Expat praised for breaking down 'unhinged' Aussie slang: 'Nailed it!'

Alexandra, who says she has lived in Australia for 12 years, has shared her knowledge with others heading Down Under.

Alexandra in the TikTok video breaking down Aussie slang.
Alexandra, a Canadian woman who has lived Down Under for 12 years, has shared her knowledge of Aussie slang. Source: @Alxelizabeth/TikTok

Expats have always been vocal about their culture shock over Australian wildlife, supermarket products, and work-life balance, but there is one thing that always seems to confuse them the most — our slang. One American woman living in Sydney revealed last month she had been forced to change her own name — Devyn Hales — after moving Down Under.

“My name is Devyn but I go by Dev now because apparently my name means packaged meat in Australian,” she said. However, one Canadian woman may have cracked the code, with hundreds of Aussies praising her “spot on” breakdown of our “unhinged” lingo.

Alexandra, a Canadian woman who says she has lived in Australia for the last 12 years, posted a TikTok earlier this month which shows her detailing the slang tourists need to know before they belly up to the bar.

“Slang you need to know before your first night out in Australia. So we’ll start easy, G’day means hello, ‘ta’ means thank you, ‘yeah, nah’ means no, ‘nah, yeah’ means yes and ‘yeah, right’ means ok,” she begins the video before moving onto the more “complex” jargon.

“Your mate is your friend, but if someone says ‘hey, mate’ then they’re probably not your friend,” she continued. “If someone says that they’re ‘spewin’ that means that they’re pissed off but if someone says that they’re ‘pissed’, that actually means that they’re really drunk.”

Alexandra goes on to warn that being labelled a “yobbo, a drongo, a bogan or a derro” is “bad”, but being called a “ripper” or “sick c***” is a term of endearment. At rapid speed, the well-versed Canadian then continues to explain after pub “kick-ons” and hot chicken feeds, and encourages anyone who is offered a “slab” or some “goon” to take it.

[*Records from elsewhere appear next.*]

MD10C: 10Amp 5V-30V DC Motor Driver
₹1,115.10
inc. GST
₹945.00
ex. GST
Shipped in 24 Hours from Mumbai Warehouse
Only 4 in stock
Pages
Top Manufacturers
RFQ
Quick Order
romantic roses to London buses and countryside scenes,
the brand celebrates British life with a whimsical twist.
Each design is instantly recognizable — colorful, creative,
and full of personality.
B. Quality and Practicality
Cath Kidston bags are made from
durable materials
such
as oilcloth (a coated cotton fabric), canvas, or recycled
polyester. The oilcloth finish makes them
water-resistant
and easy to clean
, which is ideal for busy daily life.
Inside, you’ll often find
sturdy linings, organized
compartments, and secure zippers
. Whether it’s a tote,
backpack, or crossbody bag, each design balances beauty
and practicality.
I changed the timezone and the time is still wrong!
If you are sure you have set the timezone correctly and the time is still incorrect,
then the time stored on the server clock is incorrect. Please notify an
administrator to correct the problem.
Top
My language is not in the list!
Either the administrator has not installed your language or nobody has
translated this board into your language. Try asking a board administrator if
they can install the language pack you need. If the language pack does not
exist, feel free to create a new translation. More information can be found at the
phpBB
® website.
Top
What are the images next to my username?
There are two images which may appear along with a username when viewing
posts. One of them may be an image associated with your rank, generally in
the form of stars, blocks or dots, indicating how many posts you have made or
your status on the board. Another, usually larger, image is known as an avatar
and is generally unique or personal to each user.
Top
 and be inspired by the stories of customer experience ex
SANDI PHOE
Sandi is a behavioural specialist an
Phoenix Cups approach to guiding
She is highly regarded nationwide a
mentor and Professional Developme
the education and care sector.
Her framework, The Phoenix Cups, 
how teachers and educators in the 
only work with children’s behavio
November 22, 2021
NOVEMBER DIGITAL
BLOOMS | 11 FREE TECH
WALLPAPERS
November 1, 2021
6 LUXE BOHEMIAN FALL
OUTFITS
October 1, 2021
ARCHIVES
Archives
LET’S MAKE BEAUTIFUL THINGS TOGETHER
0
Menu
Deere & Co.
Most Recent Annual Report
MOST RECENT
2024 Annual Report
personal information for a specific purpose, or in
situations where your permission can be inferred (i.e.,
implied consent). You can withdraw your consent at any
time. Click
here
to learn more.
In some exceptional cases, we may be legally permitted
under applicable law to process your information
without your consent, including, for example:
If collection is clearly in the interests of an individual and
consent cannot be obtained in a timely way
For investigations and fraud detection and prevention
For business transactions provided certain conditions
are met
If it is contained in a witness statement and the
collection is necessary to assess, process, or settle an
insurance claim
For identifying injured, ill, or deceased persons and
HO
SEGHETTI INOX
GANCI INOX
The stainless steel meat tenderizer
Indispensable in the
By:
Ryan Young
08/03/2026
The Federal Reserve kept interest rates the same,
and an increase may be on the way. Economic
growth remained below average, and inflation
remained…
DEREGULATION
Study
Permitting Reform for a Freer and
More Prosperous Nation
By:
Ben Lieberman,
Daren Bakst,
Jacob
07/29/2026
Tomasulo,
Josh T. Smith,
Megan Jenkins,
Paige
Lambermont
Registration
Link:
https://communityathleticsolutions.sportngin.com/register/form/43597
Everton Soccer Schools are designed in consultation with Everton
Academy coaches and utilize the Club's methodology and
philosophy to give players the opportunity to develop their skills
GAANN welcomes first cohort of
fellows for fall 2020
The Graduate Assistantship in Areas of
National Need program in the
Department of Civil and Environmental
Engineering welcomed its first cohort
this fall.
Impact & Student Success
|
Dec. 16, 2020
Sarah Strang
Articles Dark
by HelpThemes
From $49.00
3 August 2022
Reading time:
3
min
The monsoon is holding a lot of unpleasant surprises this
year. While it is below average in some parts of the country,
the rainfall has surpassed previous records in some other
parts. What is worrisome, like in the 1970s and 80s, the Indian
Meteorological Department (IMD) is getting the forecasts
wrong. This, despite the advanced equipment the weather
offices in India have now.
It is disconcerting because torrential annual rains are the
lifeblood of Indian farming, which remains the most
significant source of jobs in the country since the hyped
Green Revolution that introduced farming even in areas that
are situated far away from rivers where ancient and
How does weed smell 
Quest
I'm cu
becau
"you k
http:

Screengrabs from TikTok showing US woman Devyn Hales.
US woman Devyn Hales, 22, admitted she was forced to change her name to Dev while in Australia. Source: TikTok/dhalesss

The clip has since gone viral with almost 400,000 views and hundreds of comments, many from Aussies who said the 32-year-old “nailed it”. “This is the best reference of the Aussie slang,” one person said, while another exclaimed Alexandra was “one of us” and didn’t need a citizenship test.

“You are too good at this, which makes me think you really are an Aussie called Shazza just putting on an American accent,” someone else joked. “Ok, as an Aussie, this was impressive,” a fourth commented.

However, a handful of Aussies claimed they had never uttered “90 per cent” of the phrases mentioned. “FYI, no one says G’day,” one person argued, to which others responded it probably “depends on where you live” across the country.